To summarize the 2008 and early 2009 timeframe:

  1. Natural gas price correction confirmed in Sept. 2008.
  2. Rig count correction confirmed Dec 2008 - 2 month lag.
  3. Natural gas price recovery confirmed Oct 2009 - 10 month lag.

Conclusions and 2015 natural gas price range.

As we can see from the above chart, total rig counts are now rapidly falling. Natural gas pricing dynamics are a bit more complex than oil. Read my article about longer term natural gas prices due to changes in demand and well as supply. Given the longer price lag of about 10 months, I do not think we will see natural gas prices start to rise until Aug. or Sept. of this year.

My price range for 2015 is $2.5 - $4.5. My estimate is for prices to rise to about $4.5 by the end of the year.

To summarize the 2015 timeframe:

  1. Natural gas price correction confirmed in Nov/Dec. 2014 - Check!
  2. Rig count correction confirmed Jan/Feb 2015 - 2 month lag - Check!
  3. Natural gas price recovery confirmed Sept 2015 - to be discussed and confirmed.

Investment strategy for 2015

Based on the above price recovery timeframe, my strategy will be to ladder into several small natural gas producers that have hedges in place for 2015, or are trading at extremely low valuations. I generally ladder into a position in 25% increments. My criteria for these investments are:

  1. Small cap stocks, typically less than 1 billion. These smaller names are also the most beaten down due to the oil price correction. Also most have a higher short %. Finally since these firms will have a low enterprise value, they can be acquisition targets.
  2. Solid 2015 hedges in place. This will help these small cap firms survive this current low oil pricing environment.
  3. High short % - over 20%. If my thesis proves out to be correct, I want maximum upside. For many smaller oil and gas explorations firm, we could see some massive short squeezes if oil prices recovery.
  4. Low price to book ratios. Again if oil prices recovery, many of these firms will see their respective market caps return to book value or even above book.
  5. Reasonable debt to equity ratios - 100% or lower. Similar to hedges, these lower debt ratios give these firms some breathing room to wait out this lower oil pricing environment.

My current picks:

Approach Resources (NASDAQ:AREX)

Swift Energy (SFY)

Rex Energy Corporation (NASDAQ:REXX)

Stock

Price/Book

2015 oil hedge %

Short %

Market Cap(M)

Debt/Equity

Cash flow/Cap %

AREX

33%

64%

27%

257

46%

59%

SFY

9%

0%

35%

95

99%

300%

REXX

23%

70%

25%

137

115%

96%

Of these 3 equities, AREX would be my favorite. AREX has a compelling combination of low P/B, high short interest, low D/E, strong cash flows, and well hedged for 2015. REXX is compelling for the same reasons.

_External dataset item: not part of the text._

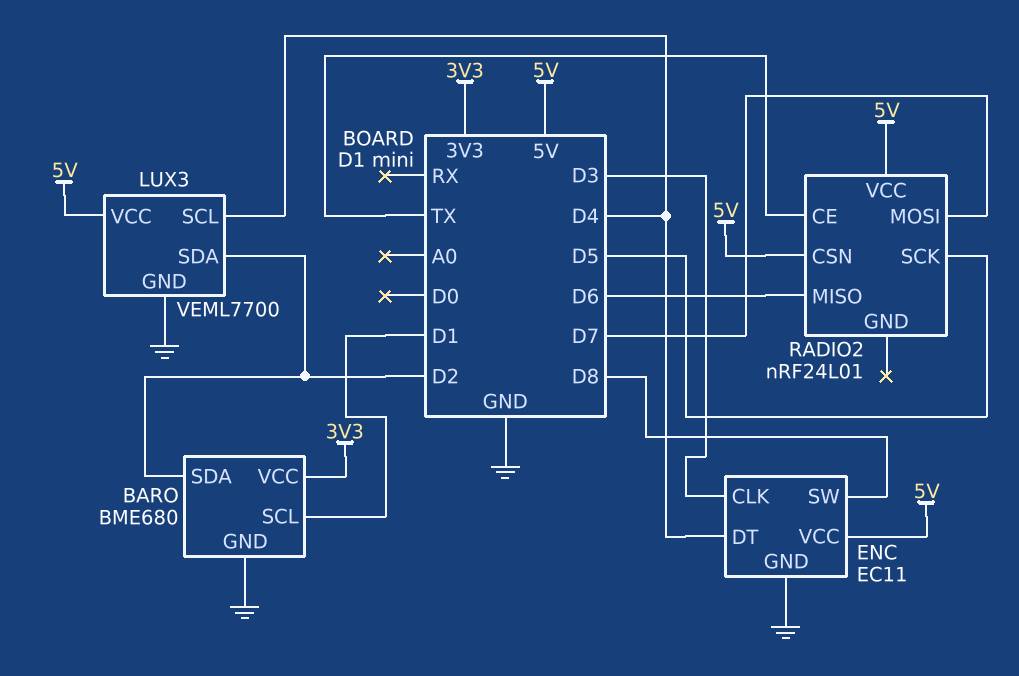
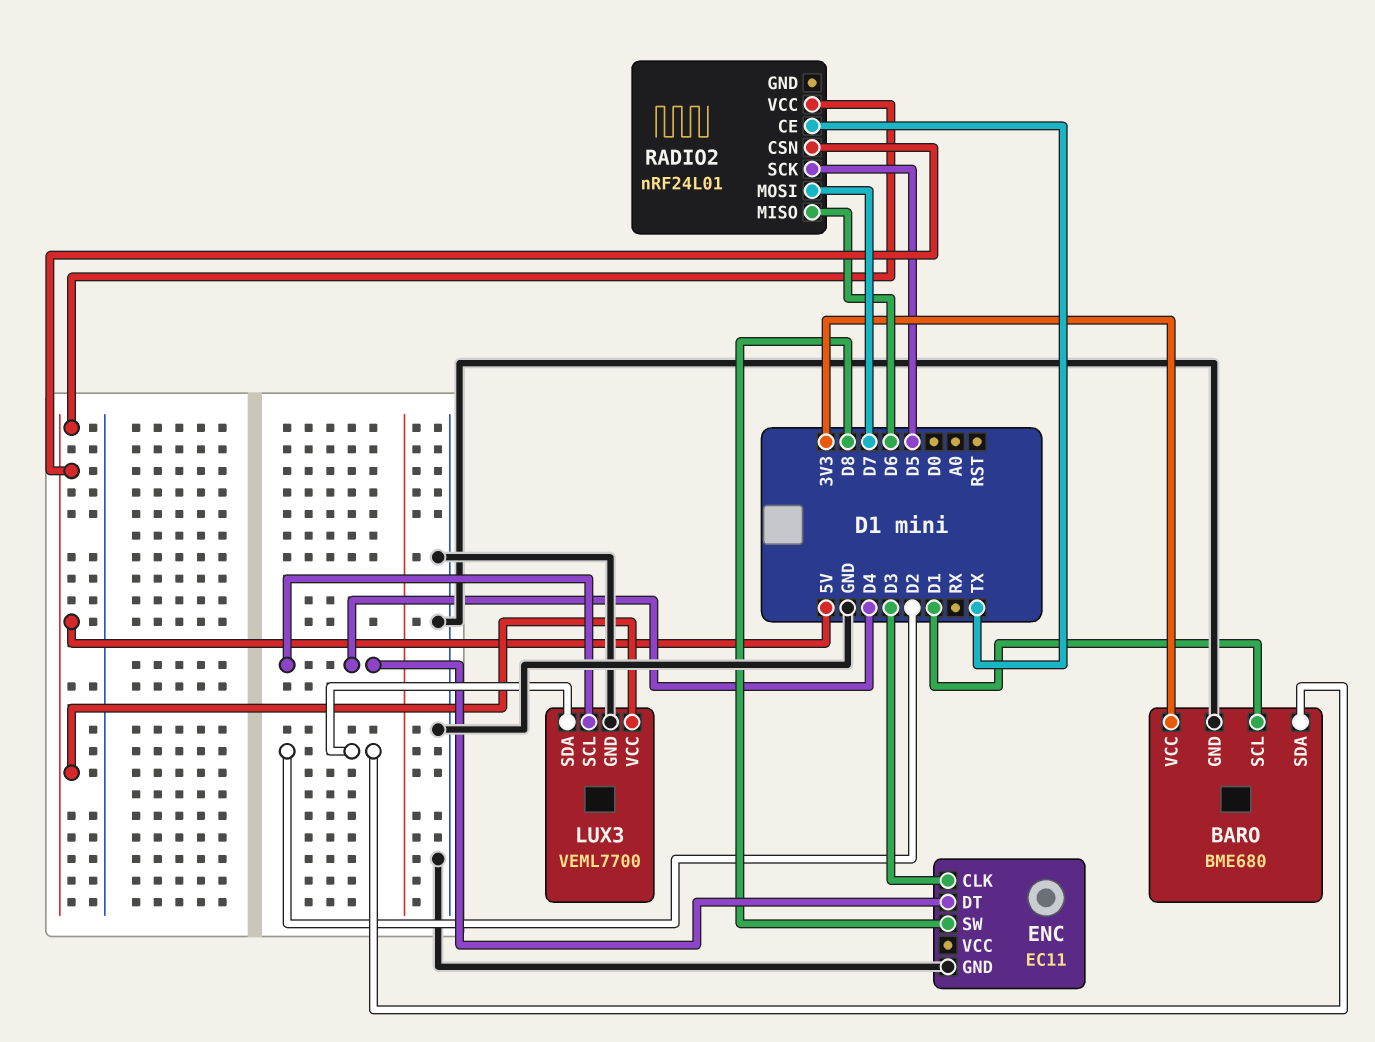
ENC pin VCC: 5V -> none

SFY is a highly speculative pick, due to its weak balance sheet, and lack of hedging. A safer approach may be to buy SFY's bonds that are trading well below 50%. But SFY stock has the most potential upside going forward due to being valued at less than 10% of net asset value, high short interest, high cash flow, and a nice mix of oil, natural Gas, and condensates in the Eagle Ford formation of TX.

Disclosure: The author is long AREX, SFY.

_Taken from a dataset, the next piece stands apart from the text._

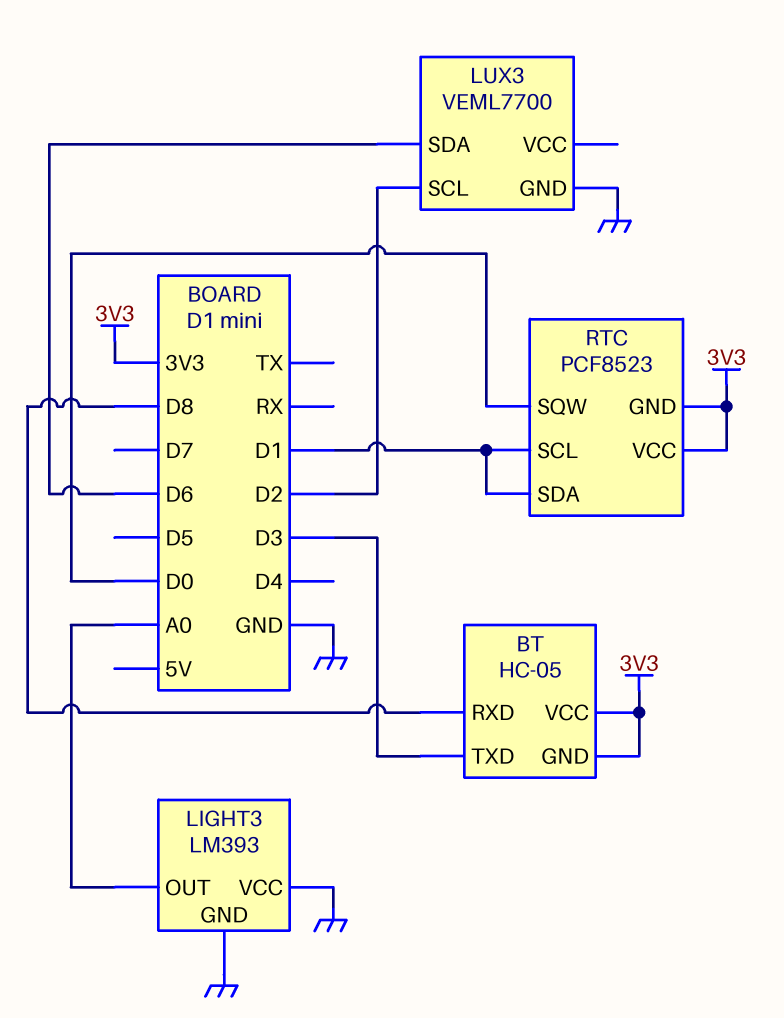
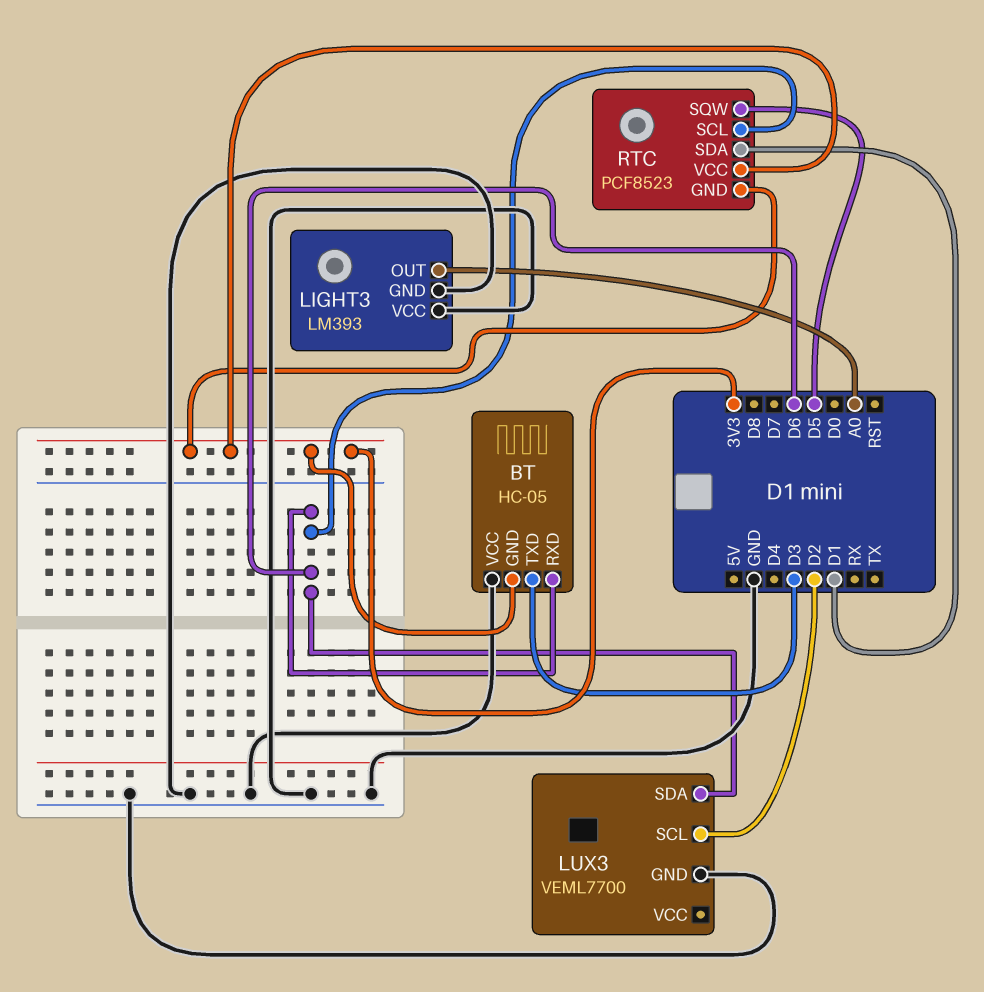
BT pin RXD: D8 -> D6
BT pin VCC: 3V3 -> GND
RTC pin SCL: D1 -> D6
RTC pin SQW: D0 -> D5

The author wrote this article themselves, and it expresses their own opinions. The author is not receiving compensation for it (other than from Seeking Alpha). The author has no business relationship with any company whose stock is mentioned in this article.

Editor's Note: This article covers one or more stocks trading at less than $1 per share and/or with less than a $100 million market cap. Please be aware of the risks associated with these stocks.